The pulverization of experience occurs as soon as we begin to classify, label, identify, analyze and organize our experience according to a model that we cultivate over time to give meaning to our perceptions. What we lose in pure experience we gain in cognition. All the sensations that comprised that experience lose their acuity but it would be wrong to say they’re lost. The process is similar to the refinement of ore. A mass of unrecognizable dirt and rock becomes a dinner set or a bridge, a car or an Eiffel Tower, a surgical instrument or French horn. It’s a process of metamorphosis. Of transformation. A sequence of events that never culminate in a single definitive end but keep metamorphosing in a network of balances and instabilities, attractions and repulsions. 

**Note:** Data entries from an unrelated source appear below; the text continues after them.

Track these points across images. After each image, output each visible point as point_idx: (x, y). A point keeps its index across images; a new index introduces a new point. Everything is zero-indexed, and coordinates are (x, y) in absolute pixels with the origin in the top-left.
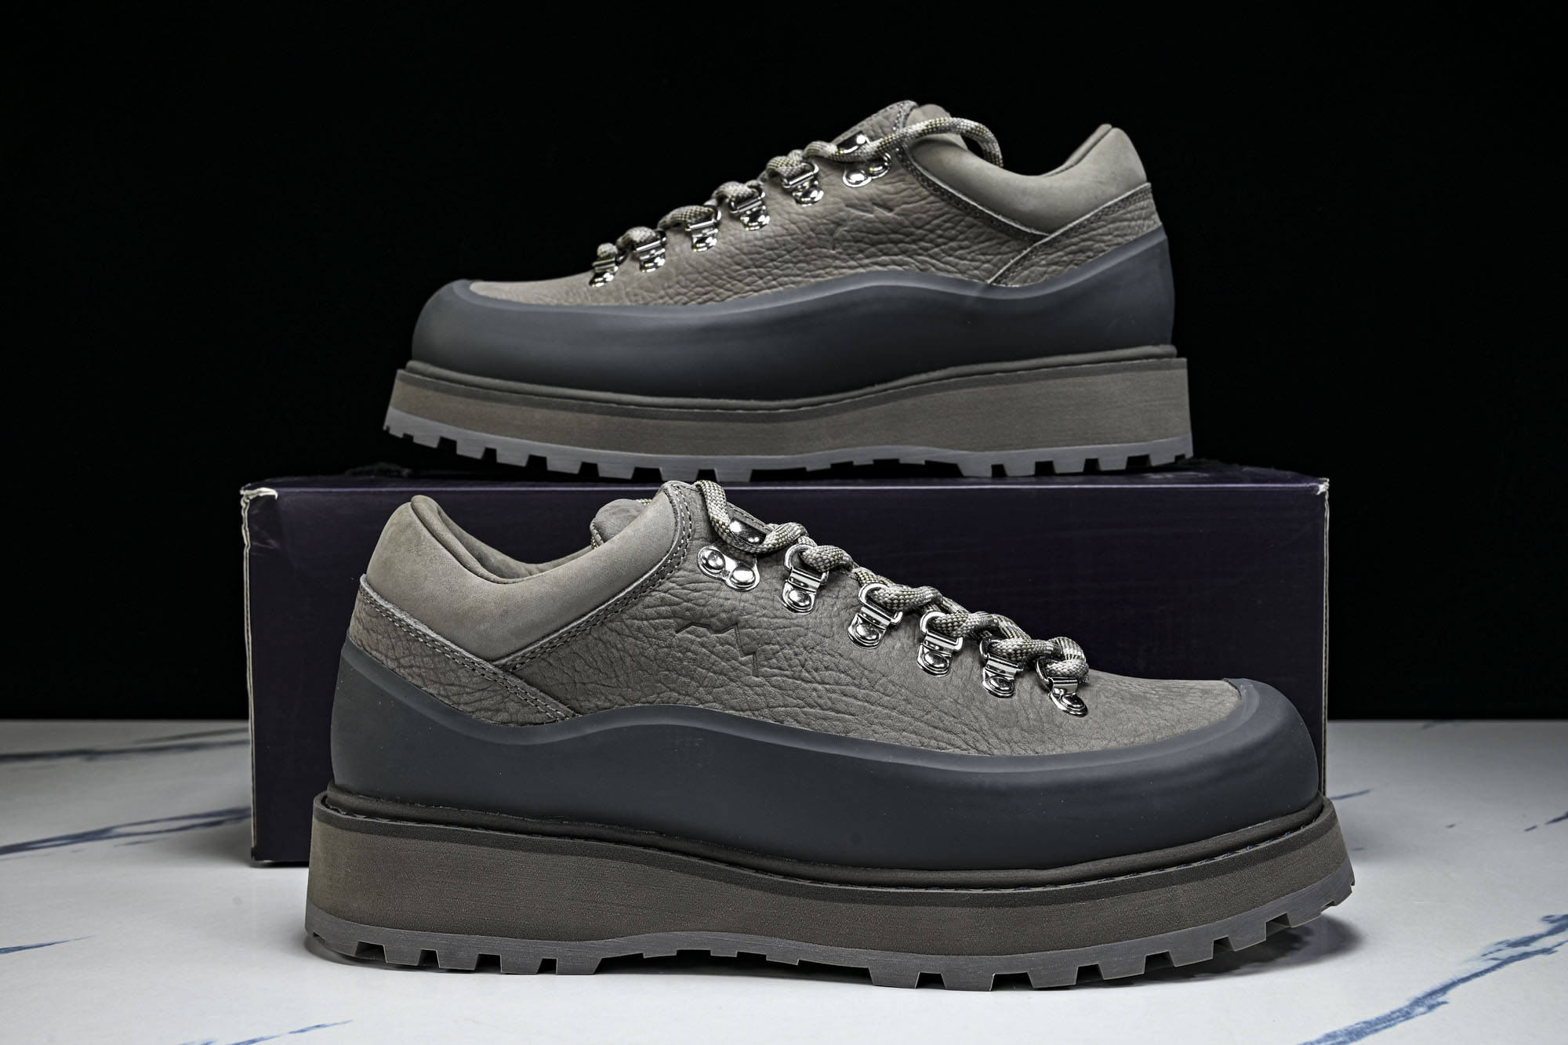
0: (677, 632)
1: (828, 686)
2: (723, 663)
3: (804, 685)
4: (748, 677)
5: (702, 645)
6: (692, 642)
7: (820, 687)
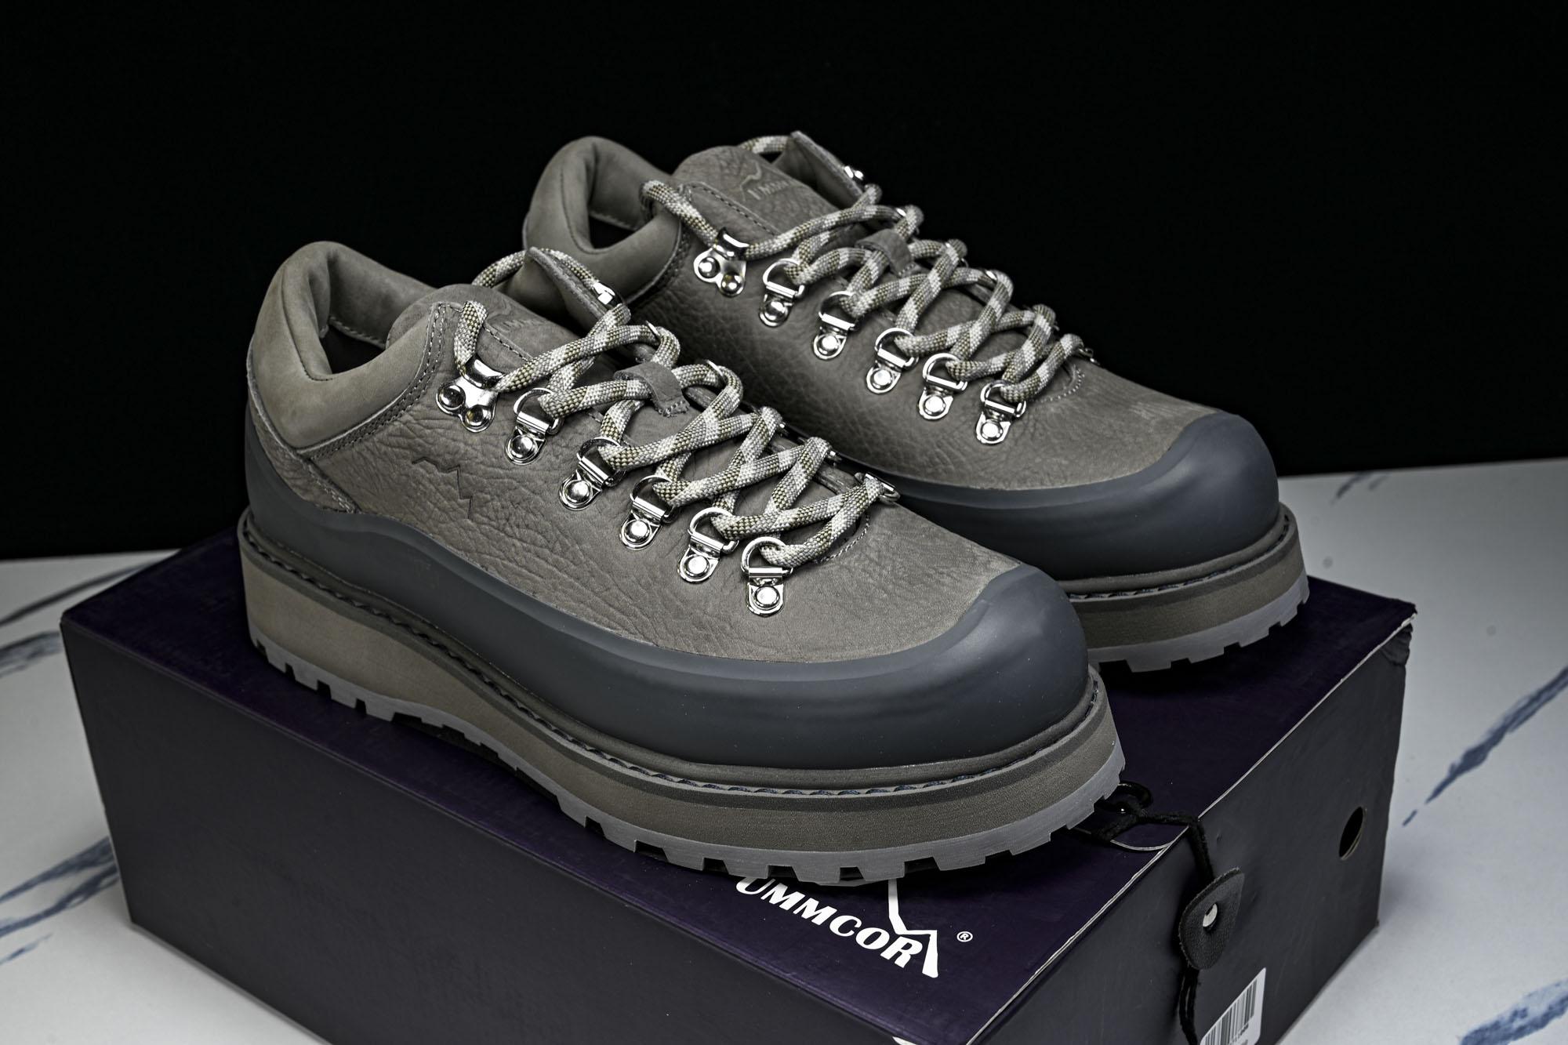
0: (414, 463)
1: (525, 545)
2: (445, 502)
3: (507, 539)
4: (464, 520)
5: (430, 481)
6: (423, 476)
7: (518, 544)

A simple example will serve: I have a cut on the inside of my right middle finger. I got it from playing with Toby, our cat. He likes to chase a piece of ribbon, particularly that type of narrow ribbon with the little grooves in it so that you can run it over a sharp edge to make it curl. I swing it over his head, run it over the floor, hide it behind my back as he attempts to catch it with his mouth or claw. He leaps, pivots, lunges. He loves to play with this thing. He got me on the inside of my middle finger with a claw. This isn’t unusual. My right hand is generally constellated with little cuts where he has bit me or nabbed me with a set of claws. They usually don’t hurt. I’m often surprised to find myself bleeding. But the one on the inside of my middle finger really hurts. It feels like a paper cut. Maybe it’s because the skin has greater sensitivity in this area. It also seems slower to heal. The pain has a purity that resists artful assassination by analysis. It persists in exquisite particularity. It resists the attentions of intellect. There’s no meaning to it, no lesson in it, no symbolism or parable. It just hurts. 
 
Meanwhile I use my index finger to tap the surface of the tablet that brings up the rue du Fauborg-Montmartre, no 7, Paris, France, where it is said that Isidore Ducasse, the author of Les Chants du Maldoror, passed away at the age of twenty-four, November 24th, 1870. I get a street view: the buildings appear to date from the nineteenth century and may be the ones in existence when he lived there. There’s a restaurant at street level called La Rose de Tunis serving Pizza, Panini, Crêpes, and Grilades. Next to it, on the corner, is a shop called Minelli which features shoes and women’s accessories. How much has changed since Isidore Ducasse, a.k.a. Le comte de Lautréamont, lived there and labored at his strange, magnificent book?  

I tap Pandora and get an instrumental song by Johann Johannsson titled, in Icelandic, “Ég Átti Erfiða Æsku,” which appears to mean something like “I struggled in my youth.” The music is simple, strings, bells, drum, a sad, wistful, languishing melody punctuated by the rhythms of bells and drums.